La non-violence : l’appel du Pape François à l’occasion de la 50e journée mondiale pour la paix
Le pape François a fait de la non-violence le thème de la 50e journée mondiale de la paix, qui se tiendra le 1er janvier 2017. Célébrée depuis 1968, la journée de la paix est une initiative de l’Eglise catholique relayée par l’ONU, à l’occasion de laquelle le pape adresse un message aux dirigeants politiques du monde entier sur des thématiques sociales et environnementales.
François, qui avait choisi en 2016 l’éloquente exhortation « Gagne sur l’indifférence et remporte la paix », adresse en cette fin d’année un vigoureux appel à la non-violence (texte intégral ici). Sans naïveté ni esprit de démission, comme il le dit lui-même, mais en prenant un chemin autrement plus exigeant : convertir le cœur des hommes à la non-violence.
« Faire la non-violence active notre style de vie »
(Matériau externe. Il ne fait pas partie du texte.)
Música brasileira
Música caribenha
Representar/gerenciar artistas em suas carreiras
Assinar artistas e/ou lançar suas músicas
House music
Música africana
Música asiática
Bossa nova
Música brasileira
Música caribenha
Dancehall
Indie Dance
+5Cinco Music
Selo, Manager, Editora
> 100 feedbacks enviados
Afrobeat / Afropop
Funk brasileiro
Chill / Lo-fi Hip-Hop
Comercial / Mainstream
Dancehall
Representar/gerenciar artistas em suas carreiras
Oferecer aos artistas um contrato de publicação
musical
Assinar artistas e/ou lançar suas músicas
La définition donnée par le pape à cette notion emblématique de grands combats politiques du XXe siècle est originale : la non-violence est d’abord affaire de conversion personnelle. On retrouve là un leitmotiv du pape François, attentif à impliquer tous les hommes et chaque homme dans le combat pour transformer la société. Combat cosmique ? Peut-être, mais, comme le souligne le pape, « le champ de bataille sur lequel s’affrontent la violence et la paix est le cœur de l’homme ». La famille, autre thème cher au pape François qui lui a consacré une encyclique au printemps dernier, est directement impliquée dans ce combat : car si la violence sort d’abord du cœur de l’homme, l’éducation à la non-violence ne peut débuter que dans le cadre des familles. La construction de la paix commence entre les murs des maisons, au sein des familles. A ce prix-là seulement, elle peut devenir un principe actif.
« La violence profane le nom de Dieu »
Autre raison derrière le choix de ce thème pour la journée de janvier 2017 : sa dimension interreligieuse. Car la non-violence, pour le pape François, est un patrimoine commun des religions. Dans un climat de tensions religieuses extrême à l’échelle de la planète, le pape condamne avec force toute action violente menée au nom de Dieu, en faisant une forme de blasphème. La dénonciation, très forte, s’appuie sur l’un des messages clés de ce pontificat, qui est l’association de Dieu à la miséricorde, au pardon et à l’amour. Aux chrétiens, il est proposé en particulier de méditer sur le célèbre verset du pardon aux ennemis, la « Magna Carta de la non-violence chrétienne » (Mt 5, 38-48).
Ni technique, ni désengagement, ni passivité
On serait tenté de sourire devant l’angélisme d’un tel programme. Ce serait manquer la dimension exigeante et réaliste du message du pape. Il s’agit, dit-il aux dirigeants du monde, de croire au pouvoir de la raison et de la justice pour résoudre les grandes controverses internationales. Aux dirigeants politiques, François propose certes les spirituelles Béatitudes – les célèbres 8 maximes sur le modèle « Heureux les doux – le royaume des Cieux est à eux » – comme manuel d’action politique. Mais il cite aussi les figures de mère Teresa dont l’action sociale à l’échelle de Calcutta, de l’Inde et du monde peut difficilement être qualifiée de négligeable, et de saint Jean-Paul II, dont il rappelle le combat intellectuel contre le totalitarisme communiste. A ces deux géants du XXe siècle, qu’il a canonisés lui-même, le pape François adjoint la petite Thérèse de Lisieux, qui, depuis son Carmel normand à Lisieux, a tracé la « petite voix de l’amour », … modèle d’engagement dans le combat écologique dans l’encyclique Laudato Si.
Car non-violence ne veut pas dire non-action, encore moins désengagement du monde. Preuve en est la triple action de l’Eglise au niveau international, dans la promotion des normes morales, la participation aux institutions mondiales, et l’engagement de tout chrétien dans sa cité, un tryptique illustré de manière particulièrement poignante à Alep où les églises apportent une aide humanitaire considérable, tandis que leurs dirigeants se font les porte-paroles de la population civile prise au piège des combats. Ces efforts seront renforcés par la création d’un nouvel organe au sein du Vatican, chargé du Service du Développement humain intégral. Ce bureau, ou dicastère, dont la création avait été annoncée en août dernier, sera présidé par le cardinal ghanéen Peter Turkson. Fait notable, la section des migrants sera sous la responsabilité provisoire du pape lui-même.
Cette décision est un geste concret de l’Eglise pour mieux intervenir dans les problématiques mondiales, en plus de participer de la réforme et de la simplification de la Curie. Elle se traduira ainsi par la création de trois commissions chargées des œuvres sanitaires, de l’écologie, et de la charité.
Loin d’être un désengagement du monde, l’appel du pape à la non-violence se double donc de la promotion active des structures de charité à l’échelle du monde.